4.9 Lexer modes

Lexer modes can be used to change the set of patterns that are matched by the lexer. A common use for lexer modes is to match strings.

Example:

<<
string mystringvalue;
>>

tokenid str;

# String processing
/"/ <<
  mystringvalue = "";
  $mode(string);
>>
string: /[^"]+/ << mystringvalue ~= match; >>
string: /"/ <<
  $mode(default);
  return $token(str);
>>

A lexer mode is defined by placing the name before a colon (:) character that precedes a token or pattern statement. The token or pattern statement is restricted to only applying if the named mode is active.

By default, the active lexer mode is named default.
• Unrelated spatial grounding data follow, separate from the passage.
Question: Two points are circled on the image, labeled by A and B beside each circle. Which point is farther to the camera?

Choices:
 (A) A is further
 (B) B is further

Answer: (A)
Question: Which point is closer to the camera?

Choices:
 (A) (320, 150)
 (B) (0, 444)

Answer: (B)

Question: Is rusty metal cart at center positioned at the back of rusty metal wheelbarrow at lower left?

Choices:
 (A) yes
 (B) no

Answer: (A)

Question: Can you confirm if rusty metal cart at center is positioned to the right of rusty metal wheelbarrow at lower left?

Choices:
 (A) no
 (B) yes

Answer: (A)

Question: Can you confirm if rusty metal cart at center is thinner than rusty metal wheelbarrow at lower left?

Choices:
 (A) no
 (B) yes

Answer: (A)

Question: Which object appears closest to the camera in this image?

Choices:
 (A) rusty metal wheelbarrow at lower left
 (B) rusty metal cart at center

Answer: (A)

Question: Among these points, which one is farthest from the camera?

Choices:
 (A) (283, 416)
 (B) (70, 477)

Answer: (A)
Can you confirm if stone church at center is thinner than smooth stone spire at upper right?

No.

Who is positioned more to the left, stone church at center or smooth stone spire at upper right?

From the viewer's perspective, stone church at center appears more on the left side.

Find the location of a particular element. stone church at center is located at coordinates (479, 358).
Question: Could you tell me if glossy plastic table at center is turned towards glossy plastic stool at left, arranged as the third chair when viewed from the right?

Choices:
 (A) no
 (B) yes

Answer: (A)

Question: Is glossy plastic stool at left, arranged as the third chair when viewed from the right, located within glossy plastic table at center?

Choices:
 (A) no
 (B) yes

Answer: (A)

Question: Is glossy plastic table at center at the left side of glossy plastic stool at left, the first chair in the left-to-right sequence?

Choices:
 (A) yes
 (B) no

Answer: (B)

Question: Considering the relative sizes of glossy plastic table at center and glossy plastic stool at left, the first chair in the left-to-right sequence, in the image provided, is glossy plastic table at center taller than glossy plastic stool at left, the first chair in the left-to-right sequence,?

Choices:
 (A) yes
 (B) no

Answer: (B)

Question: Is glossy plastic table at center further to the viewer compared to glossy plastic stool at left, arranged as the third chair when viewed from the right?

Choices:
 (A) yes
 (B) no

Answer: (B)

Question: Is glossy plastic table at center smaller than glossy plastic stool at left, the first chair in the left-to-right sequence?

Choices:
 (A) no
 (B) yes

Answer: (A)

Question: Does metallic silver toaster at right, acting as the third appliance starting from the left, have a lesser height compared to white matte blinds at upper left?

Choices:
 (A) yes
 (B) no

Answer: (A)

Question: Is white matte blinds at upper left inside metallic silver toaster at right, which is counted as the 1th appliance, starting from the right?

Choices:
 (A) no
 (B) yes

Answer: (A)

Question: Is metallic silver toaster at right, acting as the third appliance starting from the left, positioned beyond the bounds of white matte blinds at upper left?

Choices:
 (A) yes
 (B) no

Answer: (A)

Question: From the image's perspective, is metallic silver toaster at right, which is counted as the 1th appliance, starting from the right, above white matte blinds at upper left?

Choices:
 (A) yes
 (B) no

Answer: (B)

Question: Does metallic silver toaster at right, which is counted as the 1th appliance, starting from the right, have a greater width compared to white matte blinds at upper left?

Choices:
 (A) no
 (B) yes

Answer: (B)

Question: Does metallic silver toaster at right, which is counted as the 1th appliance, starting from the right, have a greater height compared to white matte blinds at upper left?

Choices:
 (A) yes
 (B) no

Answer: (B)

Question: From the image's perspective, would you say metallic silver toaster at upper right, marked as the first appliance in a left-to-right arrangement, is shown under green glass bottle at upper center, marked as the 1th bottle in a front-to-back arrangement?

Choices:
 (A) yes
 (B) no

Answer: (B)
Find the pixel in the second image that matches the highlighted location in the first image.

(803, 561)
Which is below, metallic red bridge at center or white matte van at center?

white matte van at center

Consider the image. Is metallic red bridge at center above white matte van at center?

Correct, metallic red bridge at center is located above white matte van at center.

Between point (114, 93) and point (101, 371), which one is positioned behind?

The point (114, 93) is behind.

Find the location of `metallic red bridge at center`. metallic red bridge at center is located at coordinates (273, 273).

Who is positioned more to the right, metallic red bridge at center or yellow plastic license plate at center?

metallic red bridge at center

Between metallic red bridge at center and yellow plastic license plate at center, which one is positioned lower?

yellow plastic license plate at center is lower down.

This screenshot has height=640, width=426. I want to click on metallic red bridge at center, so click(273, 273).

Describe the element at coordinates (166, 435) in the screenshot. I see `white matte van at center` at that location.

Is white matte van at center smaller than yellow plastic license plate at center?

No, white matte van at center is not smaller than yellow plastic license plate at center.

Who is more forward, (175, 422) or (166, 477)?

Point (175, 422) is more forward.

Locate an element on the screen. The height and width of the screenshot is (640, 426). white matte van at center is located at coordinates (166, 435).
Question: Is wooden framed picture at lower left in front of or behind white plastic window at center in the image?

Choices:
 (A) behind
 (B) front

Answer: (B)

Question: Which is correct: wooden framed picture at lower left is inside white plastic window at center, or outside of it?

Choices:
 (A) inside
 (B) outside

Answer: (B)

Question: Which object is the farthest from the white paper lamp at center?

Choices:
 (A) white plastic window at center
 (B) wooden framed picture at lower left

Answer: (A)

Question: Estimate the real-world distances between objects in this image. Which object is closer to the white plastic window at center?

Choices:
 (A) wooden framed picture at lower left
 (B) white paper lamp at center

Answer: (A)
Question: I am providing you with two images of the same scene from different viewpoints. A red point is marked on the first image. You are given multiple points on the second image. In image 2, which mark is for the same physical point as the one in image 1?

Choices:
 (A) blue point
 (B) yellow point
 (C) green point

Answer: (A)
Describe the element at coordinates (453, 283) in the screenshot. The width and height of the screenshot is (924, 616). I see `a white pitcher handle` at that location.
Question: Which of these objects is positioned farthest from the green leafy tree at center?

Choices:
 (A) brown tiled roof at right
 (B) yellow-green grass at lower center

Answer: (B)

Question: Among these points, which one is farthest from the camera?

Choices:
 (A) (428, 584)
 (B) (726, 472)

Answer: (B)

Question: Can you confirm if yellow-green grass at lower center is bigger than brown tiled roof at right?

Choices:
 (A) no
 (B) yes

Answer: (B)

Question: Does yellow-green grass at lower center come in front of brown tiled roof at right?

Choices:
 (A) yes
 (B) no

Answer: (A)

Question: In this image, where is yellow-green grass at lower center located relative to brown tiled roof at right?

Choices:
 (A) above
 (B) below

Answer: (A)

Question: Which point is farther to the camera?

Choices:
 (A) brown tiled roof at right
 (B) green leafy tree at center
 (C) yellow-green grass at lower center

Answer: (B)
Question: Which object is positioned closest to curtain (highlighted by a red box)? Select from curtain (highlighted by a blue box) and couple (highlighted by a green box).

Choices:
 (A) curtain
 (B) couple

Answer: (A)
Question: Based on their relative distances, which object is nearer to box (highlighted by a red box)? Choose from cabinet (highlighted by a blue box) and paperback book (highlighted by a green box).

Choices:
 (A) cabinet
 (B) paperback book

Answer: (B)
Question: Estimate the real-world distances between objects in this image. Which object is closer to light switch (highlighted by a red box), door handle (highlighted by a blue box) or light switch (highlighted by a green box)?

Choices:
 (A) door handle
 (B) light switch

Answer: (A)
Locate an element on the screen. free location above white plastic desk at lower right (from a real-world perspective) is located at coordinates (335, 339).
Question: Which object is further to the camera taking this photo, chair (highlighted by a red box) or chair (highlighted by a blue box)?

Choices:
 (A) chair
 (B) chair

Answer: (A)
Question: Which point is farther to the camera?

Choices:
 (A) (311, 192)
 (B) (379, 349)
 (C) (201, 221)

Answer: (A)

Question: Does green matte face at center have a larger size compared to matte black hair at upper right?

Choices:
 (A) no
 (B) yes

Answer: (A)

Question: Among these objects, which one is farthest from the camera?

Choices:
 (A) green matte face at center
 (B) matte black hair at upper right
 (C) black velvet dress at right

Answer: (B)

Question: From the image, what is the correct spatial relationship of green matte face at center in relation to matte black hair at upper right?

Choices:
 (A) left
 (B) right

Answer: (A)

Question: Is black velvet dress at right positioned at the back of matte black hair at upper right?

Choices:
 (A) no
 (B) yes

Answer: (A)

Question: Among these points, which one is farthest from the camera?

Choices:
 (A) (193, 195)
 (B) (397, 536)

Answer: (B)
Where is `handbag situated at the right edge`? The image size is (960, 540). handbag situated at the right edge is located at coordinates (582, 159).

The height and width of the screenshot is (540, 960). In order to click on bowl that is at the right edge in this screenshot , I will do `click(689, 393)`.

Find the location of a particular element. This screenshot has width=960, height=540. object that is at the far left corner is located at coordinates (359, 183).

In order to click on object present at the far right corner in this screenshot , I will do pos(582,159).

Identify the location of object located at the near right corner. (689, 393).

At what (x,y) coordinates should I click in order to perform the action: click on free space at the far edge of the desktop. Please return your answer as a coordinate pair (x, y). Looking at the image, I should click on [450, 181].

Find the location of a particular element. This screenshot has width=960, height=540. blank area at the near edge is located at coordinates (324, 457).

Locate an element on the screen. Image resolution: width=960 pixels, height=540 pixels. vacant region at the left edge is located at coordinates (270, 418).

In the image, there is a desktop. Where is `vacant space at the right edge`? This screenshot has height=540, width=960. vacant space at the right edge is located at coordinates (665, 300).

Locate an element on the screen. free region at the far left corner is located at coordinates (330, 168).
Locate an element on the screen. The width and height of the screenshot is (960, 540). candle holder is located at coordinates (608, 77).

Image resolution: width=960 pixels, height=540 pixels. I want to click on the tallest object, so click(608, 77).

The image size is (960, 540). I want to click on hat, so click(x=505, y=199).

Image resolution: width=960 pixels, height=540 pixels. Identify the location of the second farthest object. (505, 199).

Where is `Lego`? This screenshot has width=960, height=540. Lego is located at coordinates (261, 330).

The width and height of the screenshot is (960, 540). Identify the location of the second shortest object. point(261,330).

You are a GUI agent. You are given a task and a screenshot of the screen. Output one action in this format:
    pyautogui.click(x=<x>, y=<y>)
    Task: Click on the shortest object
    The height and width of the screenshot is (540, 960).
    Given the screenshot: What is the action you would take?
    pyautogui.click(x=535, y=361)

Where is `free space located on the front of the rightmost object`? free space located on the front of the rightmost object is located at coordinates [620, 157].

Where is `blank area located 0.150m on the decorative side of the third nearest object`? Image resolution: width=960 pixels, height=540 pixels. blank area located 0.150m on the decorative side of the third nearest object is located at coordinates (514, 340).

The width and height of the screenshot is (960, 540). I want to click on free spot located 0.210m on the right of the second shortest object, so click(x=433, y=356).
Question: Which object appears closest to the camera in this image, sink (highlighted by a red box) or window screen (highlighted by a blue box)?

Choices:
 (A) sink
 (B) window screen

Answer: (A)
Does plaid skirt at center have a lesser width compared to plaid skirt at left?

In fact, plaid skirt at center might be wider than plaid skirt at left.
A $mode() call within a lexer code block can be used to change lexer modes.

In the above example, when the lexer in the default mode sees a doublequote (") character, the lexer code block will clear the mystringvalue variable and will set the lexer mode to string. When the lexer begins looking for patterns to match against the input, it will now look only for patterns tagged for the string lexer mode. Any non-" character will be appended to the mystringvalue string. A " character will end the string lexer mode and return to the default lexer mode. It also returns the str token now that the token is complete.

Note that the token name str above could have been string instead - the namespace for token names is distinct from the namespace for lexer modes.